The immediate past Director General of Lagos Chamber of Commerce and Industries (LCCI) and promoter of the Council for Promotion of Private Enterprise (CPPE) said he expected a not too good performance from Q1, adding that Q2 may likely be not much better.
Also expressing low expectations on the performance of the economy in the first three months period of the year, Teslim Shitta-Bey, a financial analyst with Proshare Nigeria said “With the cash scarcity that attended CBN’s Naira redesign and its grave impact on the informal economy, obviously we should expect a tightened growth report in Q1.”

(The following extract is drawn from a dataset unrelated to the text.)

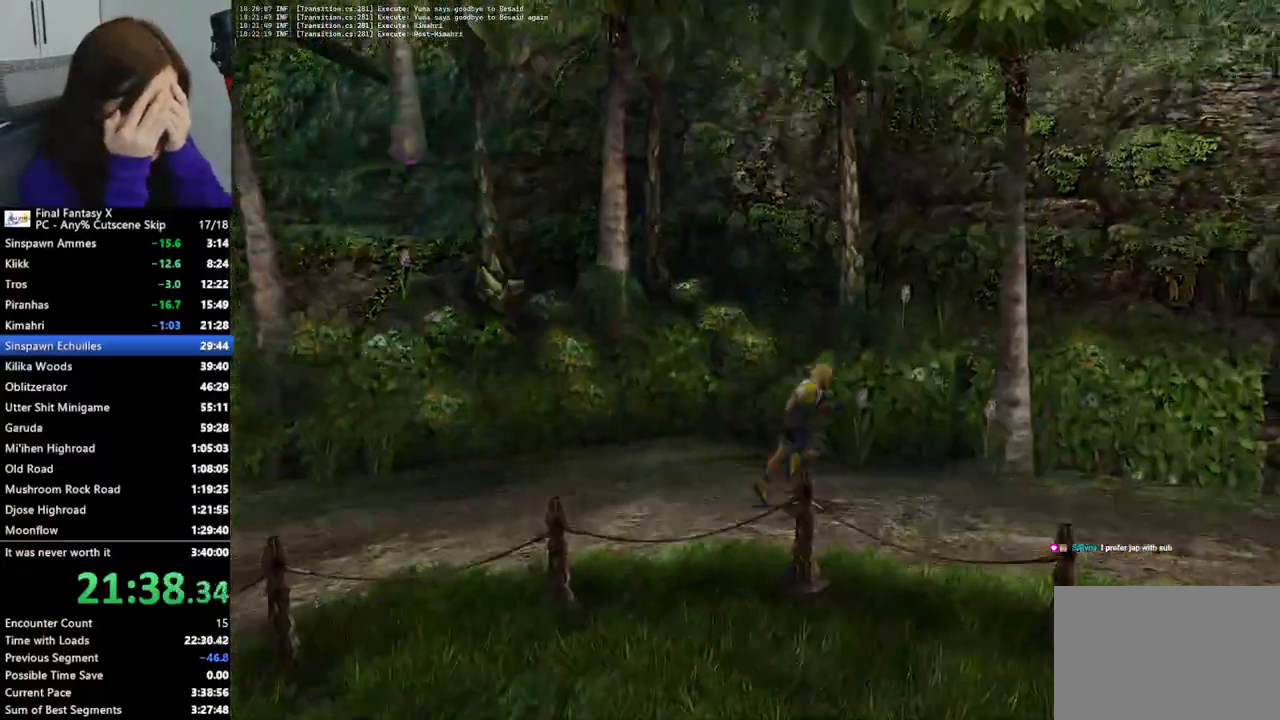
{"buttons": [], "left_stick": "center", "right_stick": "center", "events": [[433, "left_stick", "center"]]}
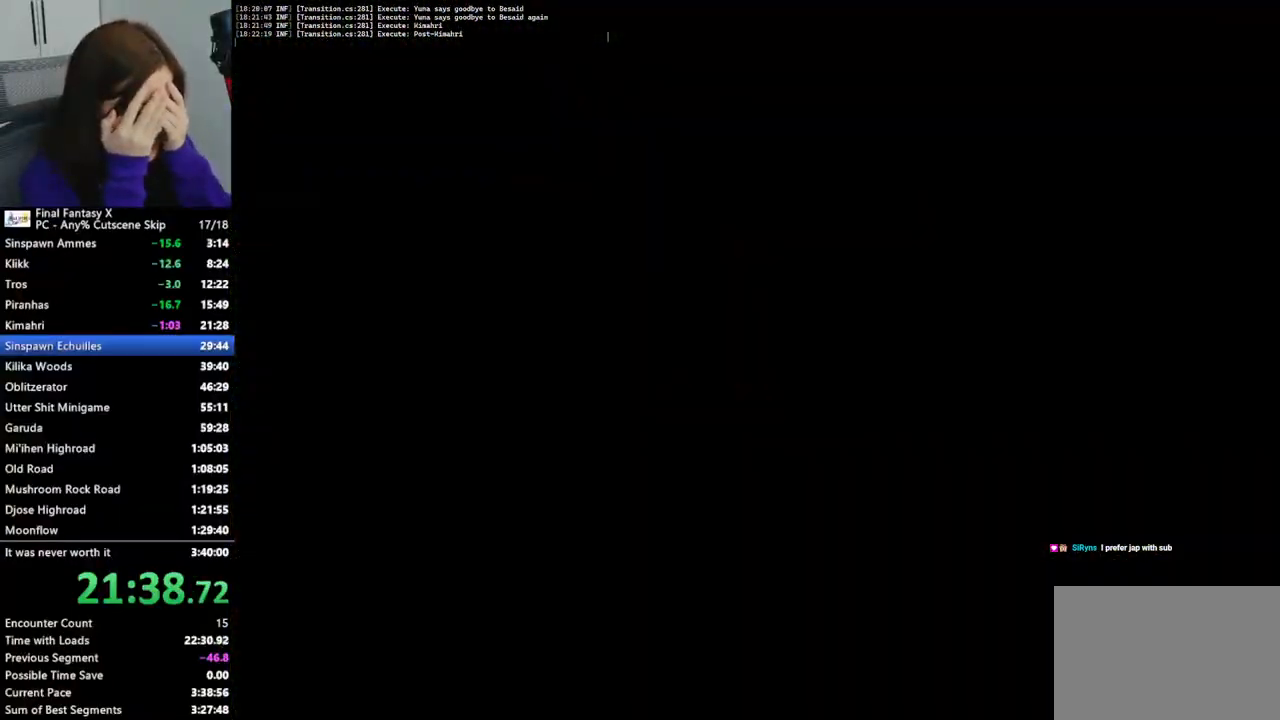
{"buttons": [], "left_stick": "up", "right_stick": "center", "events": [[200, "left_stick", "up"]]}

Reviewing the Naira redesign fallouts, Shitta-Bey told InsideBusinessNG over the telephone that the SME (small and medium enterprise) sector saw a sudden constrain in productivity, Point of Sale (POS) operators stopped their businesses, and most traders, particularly street traders couldn’t sell their products due to the cash crunch.
“All these factors created serious challenges in Q1. When the GDP numbers come out, we expect to a severely constrained Q1 report. Q1 is usually moderated but this particular year will be very much constrained by the fact that there was cash crunch, low demand for goods and services as a result of the currency redesign challenges.
So Q1 will not be as good as we would have wanted it to be,” Shitta-Bey concluded.